Goal of the exercise - Write out the entries exactly, pictures excluded.
☆ ☆ ☆ ☆ ☆ ☆ ☆
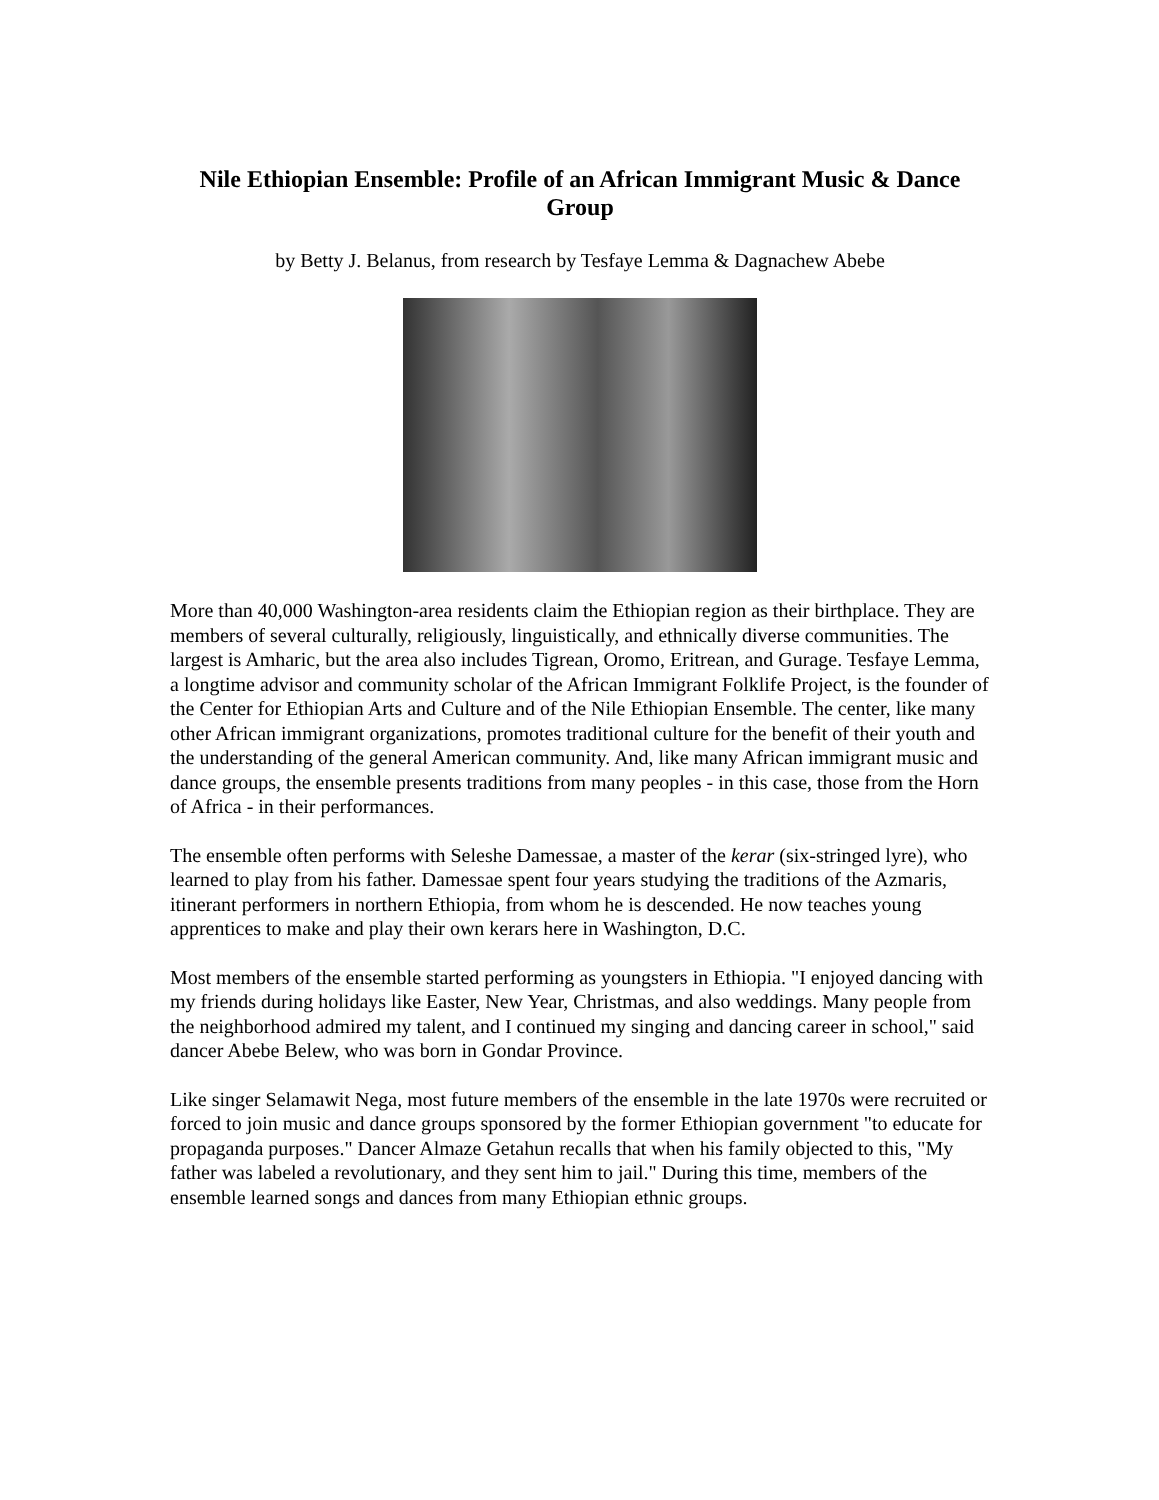Nile Ethiopian Ensemble: Profile of an African Immigrant Music & Dance Group
by Betty J. Belanus, from research by Tesfaye Lemma & Dagnachew Abebe
More than 40,000 Washington-area residents claim the Ethiopian region as their birthplace. They are members of several culturally, religiously, linguistically, and ethnically diverse communities. The largest is Amharic, but the area also includes Tigrean, Oromo, Eritrean, and Gurage. Tesfaye Lemma, a longtime advisor and community scholar of the African Immigrant Folklife Project, is the founder of the Center for Ethiopian Arts and Culture and of the Nile Ethiopian Ensemble. The center, like many other African immigrant organizations, promotes traditional culture for the benefit of their youth and the understanding of the general American community. And, like many African immigrant music and dance groups, the ensemble presents traditions from many peoples - in this case, those from the Horn of Africa - in their performances.
The ensemble often performs with Seleshe Damessae, a master of the kerar (six-stringed lyre), who learned to play from his father. Damessae spent four years studying the traditions of the Azmaris, itinerant performers in northern Ethiopia, from whom he is descended. He now teaches young apprentices to make and play their own kerars here in Washington, D.C.
Most members of the ensemble started performing as youngsters in Ethiopia. "I enjoyed dancing with my friends during holidays like Easter, New Year, Christmas, and also weddings. Many people from the neighborhood admired my talent, and I continued my singing and dancing career in school," said dancer Abebe Belew, who was born in Gondar Province.
Like singer Selamawit Nega, most future members of the ensemble in the late 1970s were recruited or forced to join music and dance groups sponsored by the former Ethiopian government "to educate for propaganda purposes." Dancer Almaze Getahun recalls that when his family objected to this, "My father was labeled a revolutionary, and they sent him to jail." During this time, members of the ensemble learned songs and dances from many Ethiopian ethnic groups.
☆ ☆ ☆ ☆ ☆ ☆ ☆
Answer section -
Nile Ethiopian Ensemble: Profile of an African Immigrant Music & Dance Group
by Betty J. Belanus, from research by Tesfaye Lemma & Dagnachew Abebe
More than 40,000 Washington-area residents claim the Ethiopian region as their birthplace. They are members of several culturally, religiously, linguistically, and ethnically diverse communities. The largest is Amharic, but the area also includes Tigrean, Oromo, Eritrean, and Gurage. Tesfaye Lemma, a longtime advisor and community scholar of the African Immigrant Folklife Project, is the founder of the Center for Ethiopian Arts and Culture and of the Nile Ethiopian Ensemble. The center, like many other African immigrant organizations, promotes traditional culture for the benefit of their youth and the understanding of the general American community. And, like many African immigrant music and dance groups, the ensemble presents traditions from many peoples - in this case, those from the Horn of Africa - in their performances.
The ensemble often performs with Seleshe Damessae, a master of the kerar (six-stringed lyre), who learned to play from his father. Damessae spent four years studying the traditions of the Azmaris, itinerant performers in northern Ethiopia, from whom he is descended. He now teaches young apprentices to make and play their own kerars here in Washington, D.C.
Most members of the ensemble started performing as youngsters in Ethiopia. "I enjoyed dancing with my friends during holidays like Easter, New Year, Christmas, and also weddings. Many people from the neighborhood admired my talent, and I continued my singing and dancing career in school," said dancer Abebe Belew, who was born in Gondar Province.
Like singer Selamawit Nega, most future members of the ensemble in the late 1970s were recruited or forced to join music and dance groups sponsored by the former Ethiopian government "to educate for propaganda purposes." Dancer Almaze Getahun recalls that when his family objected to this, "My father was labeled a revolutionary, and they sent him to jail." During this time, members of the ensemble learned songs and dances from many Ethiopian ethnic groups.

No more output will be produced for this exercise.